2017 01 20 : Avec Molière, à l’école des femmes… quelle leçon !

Le grand Molière n’a cessé, à travers toute son œuvre, de vanter la subtilité féminine.

Certes il ne manque pas d’égratigner les précieuses ridicules, les femmes savantes, au point que ces péronnelles et pédantes sont devenues des archétypes qui n’ont pas vieilli… Mais c’est pour mieux célébrer l’esprit féminin qui, lorsqu’il ne s’égare pas à singer les hommes de son temps (ou du notre) dans leur vanité, leur prétention, leur vernis culturel, montre alors de combien il leur est supérieur.

Car chez Molière les personnages féminins sont presque toujours plus perspicaces que les hommes niais, crédules ou balourds.

L’hypocrisie et la manipulation de Tartuffe, ce n’est pas Orgon qui les démasque, mais Elmire et Dorine. Dans Le Bourgeois gentilhomme ce sont Nicole et Mme Jourdain qui moquent lucidement des délires de Jourdain.
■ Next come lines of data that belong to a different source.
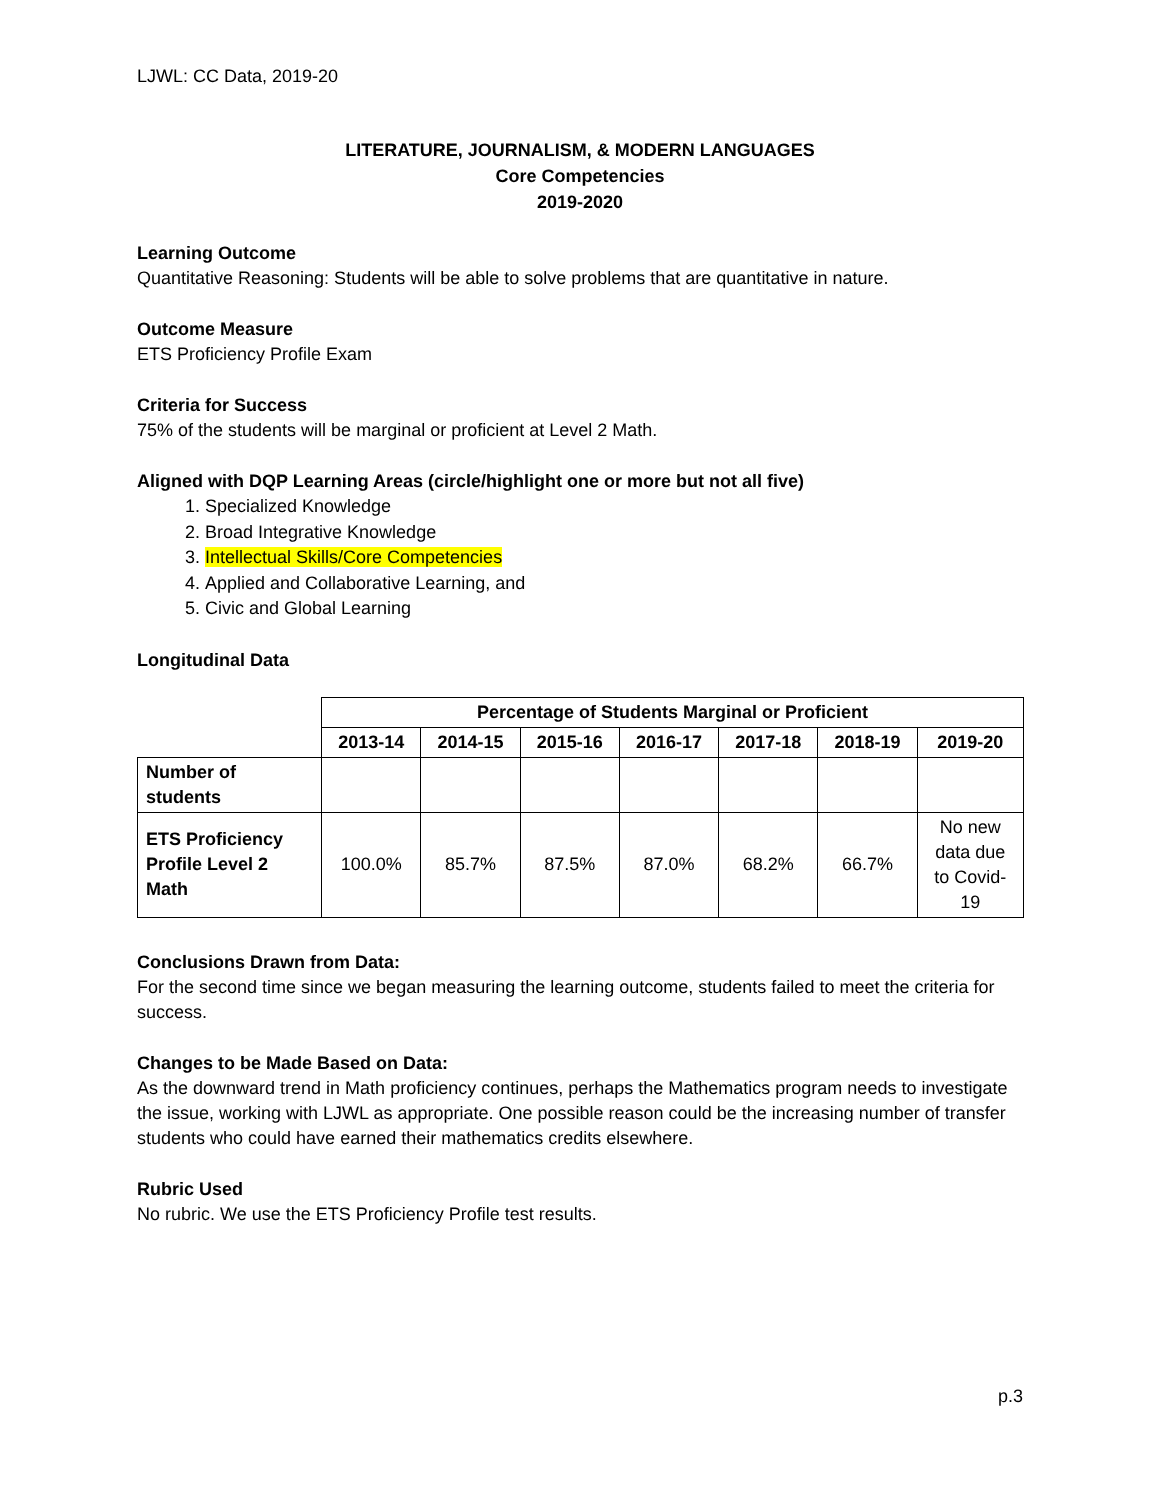LJWL: CC Data, 2019-20
LITERATURE, JOURNALISM, & MODERN LANGUAGES
Core Competencies
2019-2020
Learning Outcome
Quantitative Reasoning: Students will be able to solve problems that are quantitative in nature.
Outcome Measure
ETS Proficiency Profile Exam
Criteria for Success
75% of the students will be marginal or proficient at Level 2 Math.
Aligned with DQP Learning Areas (circle/highlight one or more but not all five)
1. Specialized Knowledge
2. Broad Integrative Knowledge
3. Intellectual Skills/Core Competencies
4. Applied and Collaborative Learning, and
5. Civic and Global Learning
Longitudinal Data
| | Percentage of Students Marginal or Proficient | | | | | | |
| --- | --- | --- | --- | --- | --- | --- | --- |
| | 2013-14 | 2014-15 | 2015-16 | 2016-17 | 2017-18 | 2018-19 | 2019-20 |
| Number of students | | | | | | | |
| ETS Proficiency Profile Level 2 Math | 100.0% | 85.7% | 87.5% | 87.0% | 68.2% | 66.7% | No new data due to Covid- 19 |
Conclusions Drawn from Data:
For the second time since we began measuring the learning outcome, students failed to meet the criteria for success.
Changes to be Made Based on Data:
As the downward trend in Math proficiency continues, perhaps the Mathematics program needs to investigate the issue, working with LJWL as appropriate. One possible reason could be the increasing number of transfer students who could have earned their mathematics credits elsewhere.
Rubric Used
No rubric. We use the ETS Proficiency Profile test results.
p.3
Et même dans Le Festin de Pierre, où Dom Juan traite les femmes comme de simples objets de conquête éphémère, le seul personnage à manifester une authentique grandeur, alors que Sganarelle son valet cumule hypocrisie, lâcheté et bouffonnerie, et que son père Dom Louis n’est qu’une caricature de la vertu rigide, c’est son épouse bafouée Done Elvire qui profèrera sur lui les sentences les plus fortes.

Mais la pièce où la supériorité féminine, telle que la perçoit Molière, ressort le plus subtilement est à mon sens L’école des femmes.

Agnès au départ semble une petite dinde promise à la longue pénitence d’un mariage arrangé, puisque tel est le dessein mené de longue main par Arnolphe, son tuteur. Barbon d’âge mûr obsédé par le risque d’être cocu, il a fait élever sa pupille chez des religieuses dans l’ignorance totale des choses de l’amour et du cœur. Il a calculé que quand elle sera à point alors il l’épousera vite fait bien fait. Agnès semble donc promise à passer de la réclusion du couvent à celle du mariage cloîtré ; ainsi Arnolphe sera comblé, assuré quant à lui de jouir sans risque du bonheur conjugal.

Quiconque a vu ou lu la pièce sait qu’il n’en sera évidemment rien.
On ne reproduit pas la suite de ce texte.